Sur le manquement à l’obligation de bonne foi et de loyauté :
Il n’est pas justifié par le salarié d’un préjudice autre que celui réparé au titre de l’absence de cause réelle et sérieuse du licenciement. Il ressort notamment des éléments versés au débat, notamment des courriels échangés le 26 novembre 2013 avec M. C (pièces versées par le salarié sous les N°14 et 14bis), qu’il été informé dès cette date et donc de nombreux mois avant son acceptation de la lettre de mission le 17 avril 2014, qu’il ferait partie des effectifs américains et bénéficierait des avantages liés au contrat américain, soit l’assurance et la retraite, et qu’il a obtenu, après négociation, un salaire bien supérieur à celui qu’il percevait en France, étant au surplus observé que son départ pour l’Inde a correspondu à une demande expresse de sa part et un choix de carrière. Il n’est donc pas
démontré par M. X que l’employeur a fait preuve de mauvaise foi et/ou de déloyauté.
Sa demande indemnitaire formée à ce titre sera donc rejetée.
Sur les autres demandes :
Il convient de constater que les prétentions formées au titre du préjudice subi du fait de l’absence de remise d’attestation pôle emploi, du remboursement des frais de rapatriement en France, du manquement à l’obligation de sécurité de résultat et manquement à son obligation de portabilité de la couverture santé et de remise des documents de fin de contrat sont liées à la demande principale de voir fixer la rupture des relations contractuelles au 25 avril 2017 qui a été rejetée. Elles seront donc également rejetées.
Sur les autres dispositions :
Il n’y a pas lieu de déroger aux dispositions des articles L.1231-6 et L.1231-7 du code civil en application desquelles les créances indemnitaires produisent intérêts au taux légal à compter du prononcé de la décision en fixant le principe et le montant.

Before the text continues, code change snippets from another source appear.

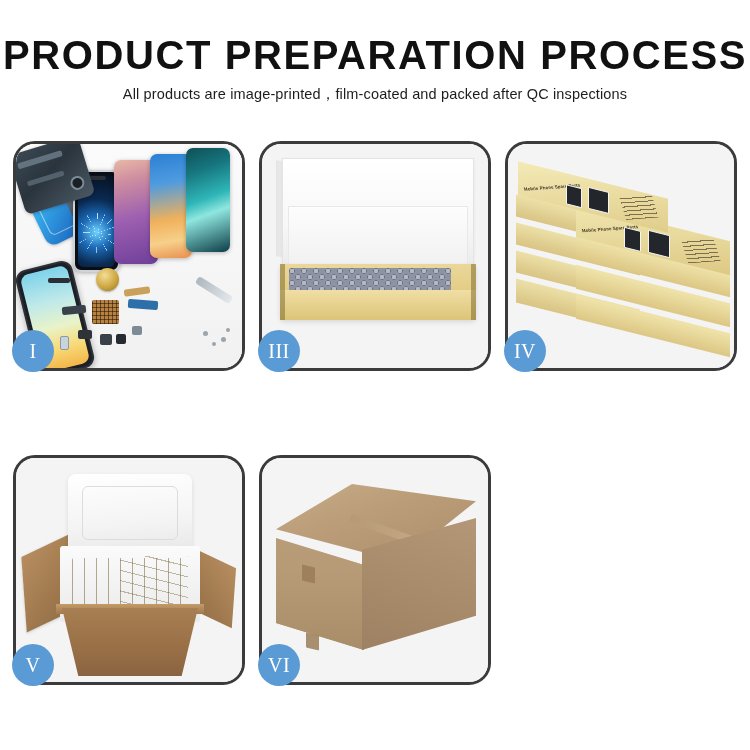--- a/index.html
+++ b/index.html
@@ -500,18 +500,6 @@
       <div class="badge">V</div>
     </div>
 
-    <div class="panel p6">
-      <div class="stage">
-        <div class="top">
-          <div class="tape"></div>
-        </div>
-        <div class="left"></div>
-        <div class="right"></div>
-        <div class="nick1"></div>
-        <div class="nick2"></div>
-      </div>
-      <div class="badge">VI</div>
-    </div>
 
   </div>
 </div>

Les condamnations porteront donc intérêts au taux légal à compter de la réception par l’employeur de sa convocation devant le bureau de conciliation pour les créances salariales et à compter du présent arrêt pour les créances indemnitaires.
Le jugement sera infirmé sur les dépens et l’application de l’article 700 du code de procédure civile.
La société succombant sur le principal à l’instance, il est justifié de la condamner aux dépens de première instance d’appel et à payer à M. X la somme de 3 000 euros au titre des frais irrépétibles dont il serait inéquitable de lui laisser la charge.
La demande qu’elle a présentée de ce dernier chef est, en conséquence, rejetée.
PAR CES MOTIFS
La Cour,
Infirme le jugement entrepris ;
Statuant à nouveau :
Dit que l’action de M. X n’est pas prescrite ;
Dit que la rupture du contrat de travail régularisé le 4 janvier 2007 entre H I J K et M. D X produit les effets d’un licenciement sans cause réelle et sérieuse à la date du 31 juillet 2014 ;
En conséquence, condamne H I J K à payer à M. D X les sommes suivantes :
— 10 362,14 euros : indemnité compensatrice de préavis,
— 1 036,21 euros : congés payés afférents,
— 41 448,56 euros : indemnité de licenciement,
— 32 000 euros : indemnité pour licenciement sans cause réelle et sérieuse ;
Dit que les condamnations porteront intérêts au taux légal à compter de la réception par l’employeur de sa convocation devant le bureau de conciliation pour les créances salariales et à compter du présent arrêt pour les créances indemnitaires ;
Rejette toutes autres demandes des parties ;
Condamne H I J K aux dépens de première instance et d’appel et à payer à M. D X la somme de 3 000 euros au titre des frais irrépétibles.